Harriet Martineau, 1802-1876
Martineau was a writer and lecturer. At age 32, she wrote a two-volume book called Society in America, chronicling the status of America’s women, whom Martineau believed were unhealthily obsessed with religion. She translated into English six volumes of the French atheist philosopher Aguste Comte. She once predicted that “the time cannot be far off when, throughout the civilized world, theology must go out before the light of philosophy.”
Lydia Maria Child, 1802-1880
Child was said to be among the first ‘women of letters’ in the United States. She was a famous abolitionist, novelist, and journalist. She wrote one the first anti-slavery books: An Appeal in Favor of That Class of Americans Called Africans. Her towering work was the three-volume The Progress of Religious Ideas Through Successive Ages, wherein she rejected all religions and revelations. She said, “It is impossible to exaggerate the evil theology has done in the world … Even if nothing worse than wasted mental effort could be laid to the charge of theology, that alone ought to be sufficient to banish it from the earth as one of the worst enemies of mankind.”
Ernestine L. Rose, 1810-1892
Rose was probably America’s most outspoken atheist in the nineteenth century. She was a traveling lecturer and gave speeches in twenty-three states. She delivered an address at the ‘First National Infidel Convention’ in New York City in May 1845 and The New York Herald, reporting on the event, called her “the highly accomplished, talented and intellectually beautiful Mrs. Rose.” In a lecture entitled ‘In Defense of Atheism’ given in Boston in 1861, she said: “If the belief in God were natural, there would be no need to teach it … We don’t have to teach the general elements of human nature—the five senses, seeing hearing, smelling, tasting, and feeling. They are universal; so would religion be were it natural; but it is not.”
Emma Martin, 1812-1851
Called a ‘heroine of freethought,’ Martin was a lecturer and pamphleteer. In her work “A Few Reasons for Renouncing Christianity’ she said: “There is yet another consideration which is fatal to the Christian religion, and that is its persecuting spirit.

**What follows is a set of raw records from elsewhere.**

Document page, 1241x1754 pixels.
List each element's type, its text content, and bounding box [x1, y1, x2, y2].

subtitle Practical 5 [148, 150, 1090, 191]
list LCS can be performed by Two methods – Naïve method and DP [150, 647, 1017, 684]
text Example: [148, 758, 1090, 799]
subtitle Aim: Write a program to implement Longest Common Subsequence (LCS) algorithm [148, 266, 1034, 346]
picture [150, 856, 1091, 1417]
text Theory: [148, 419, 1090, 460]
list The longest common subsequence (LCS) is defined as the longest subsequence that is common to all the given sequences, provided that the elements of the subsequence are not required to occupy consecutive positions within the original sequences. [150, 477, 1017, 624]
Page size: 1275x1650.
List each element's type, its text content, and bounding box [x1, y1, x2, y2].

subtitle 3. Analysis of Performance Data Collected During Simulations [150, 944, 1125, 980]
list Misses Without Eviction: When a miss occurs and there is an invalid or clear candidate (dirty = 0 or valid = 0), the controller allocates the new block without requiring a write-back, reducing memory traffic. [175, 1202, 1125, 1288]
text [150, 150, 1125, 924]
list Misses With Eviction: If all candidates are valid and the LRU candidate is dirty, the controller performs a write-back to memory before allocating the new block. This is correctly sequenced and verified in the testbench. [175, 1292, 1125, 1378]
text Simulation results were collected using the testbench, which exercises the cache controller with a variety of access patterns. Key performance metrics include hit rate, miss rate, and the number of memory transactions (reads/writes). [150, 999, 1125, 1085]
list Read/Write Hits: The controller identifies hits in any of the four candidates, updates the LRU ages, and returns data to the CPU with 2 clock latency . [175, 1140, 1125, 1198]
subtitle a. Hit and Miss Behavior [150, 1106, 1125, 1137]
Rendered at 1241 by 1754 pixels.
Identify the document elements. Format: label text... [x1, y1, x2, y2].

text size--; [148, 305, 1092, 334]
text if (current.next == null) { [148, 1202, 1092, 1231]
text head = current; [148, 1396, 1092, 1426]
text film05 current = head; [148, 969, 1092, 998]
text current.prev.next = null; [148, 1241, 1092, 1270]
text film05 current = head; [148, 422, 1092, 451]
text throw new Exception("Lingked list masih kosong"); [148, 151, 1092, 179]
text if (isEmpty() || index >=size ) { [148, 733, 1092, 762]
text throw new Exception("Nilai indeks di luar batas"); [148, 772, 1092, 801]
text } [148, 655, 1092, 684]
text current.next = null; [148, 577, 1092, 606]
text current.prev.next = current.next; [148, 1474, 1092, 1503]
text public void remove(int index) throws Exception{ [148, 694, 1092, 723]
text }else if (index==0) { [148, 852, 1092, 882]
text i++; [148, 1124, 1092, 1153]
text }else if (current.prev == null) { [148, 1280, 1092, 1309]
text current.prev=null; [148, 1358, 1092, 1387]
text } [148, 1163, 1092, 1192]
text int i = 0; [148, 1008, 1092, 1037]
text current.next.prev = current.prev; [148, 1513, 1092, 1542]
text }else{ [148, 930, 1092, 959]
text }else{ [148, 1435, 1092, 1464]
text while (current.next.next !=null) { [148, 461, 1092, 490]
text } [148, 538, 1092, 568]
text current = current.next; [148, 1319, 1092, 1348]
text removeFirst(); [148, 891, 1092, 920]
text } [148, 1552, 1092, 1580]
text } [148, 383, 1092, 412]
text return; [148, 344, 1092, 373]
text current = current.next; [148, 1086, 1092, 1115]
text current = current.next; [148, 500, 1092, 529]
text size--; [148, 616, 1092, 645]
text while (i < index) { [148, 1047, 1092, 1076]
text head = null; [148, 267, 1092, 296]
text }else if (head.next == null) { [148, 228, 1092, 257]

It calls in the aid of ecclesiastical and civil laws, and the iron hand of custom to condemn, and if possible to punish those who may express different opinions to its own view … Perish the cause which has no more rational argument its favor than that which the stake or prison can supply!”
Elizabeth Cady Stanton, 1815-1902
Stanton hardly needs an introduction in America. We know of her from her efforts with Susan B. Anthony to secure the women’s vote. But few know that Stanton was a cheerfully committed atheist and spoke and wrote often against religion. (Could this be why the government stamped Anthony’s face onto a coin and not Stanton’s?) In 1885 at the “National Woman Suffrage Association Convention” she said, “You may go over the world and you will find that every form of religion which has breathed upon the earth has degraded women.” She often noted that the chief critics and opponents of woman’s suffrage were religious zealots, both men and women.
Marilla M. Ricker, 1840-1920
Ricker was an attorney, an abolitionist, a suffragist, a humanitarian, and a freethought activist. In a piece called ‘Why I Am An Agnostic,’ she wrote: “No institution in modern civilization is so tyrannical and so unjust to women as the Christian church … the church claims that woman owes her advancement to the Bible. She owes much more to the dictionary.”
All of the above women, and many others, undoubtedly influenced Madalyn Murray O’Hair, and helped her carve out a life devoted to irreligion. Unfortunately, these women are generally not taught in any classroom in America, but they play an important role in our history.